▶ EXERCISE INPUTS
^^^^^^^^^^^^^^^^
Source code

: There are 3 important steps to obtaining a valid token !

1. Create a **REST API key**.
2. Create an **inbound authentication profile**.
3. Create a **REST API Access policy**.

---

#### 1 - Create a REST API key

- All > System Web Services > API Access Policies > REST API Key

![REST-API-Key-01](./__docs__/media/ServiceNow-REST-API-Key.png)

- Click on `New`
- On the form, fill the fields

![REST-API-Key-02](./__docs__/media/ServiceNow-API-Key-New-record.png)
^^^^^^^^^^^^^^^^
▶ REQUIREMENT
Write out every entry exactly as it appears.

▶ OUTPUT FOR THIS TASK
Source code

: There are 3 important steps to obtaining a valid token !

1. Create a **REST API key**.
2. Create an **inbound authentication profile**.
3. Create a **REST API Access policy**.

---

#### 1 - Create a REST API key

- All > System Web Services > API Access Policies > REST API Key

![REST-API-Key-01](./__docs__/media/ServiceNow-REST-API-Key.png)

- Click on `New`
- On the form, fill the fields

![REST-API-Key-02](./__docs__/media/ServiceNow-API-Key-New-record.png)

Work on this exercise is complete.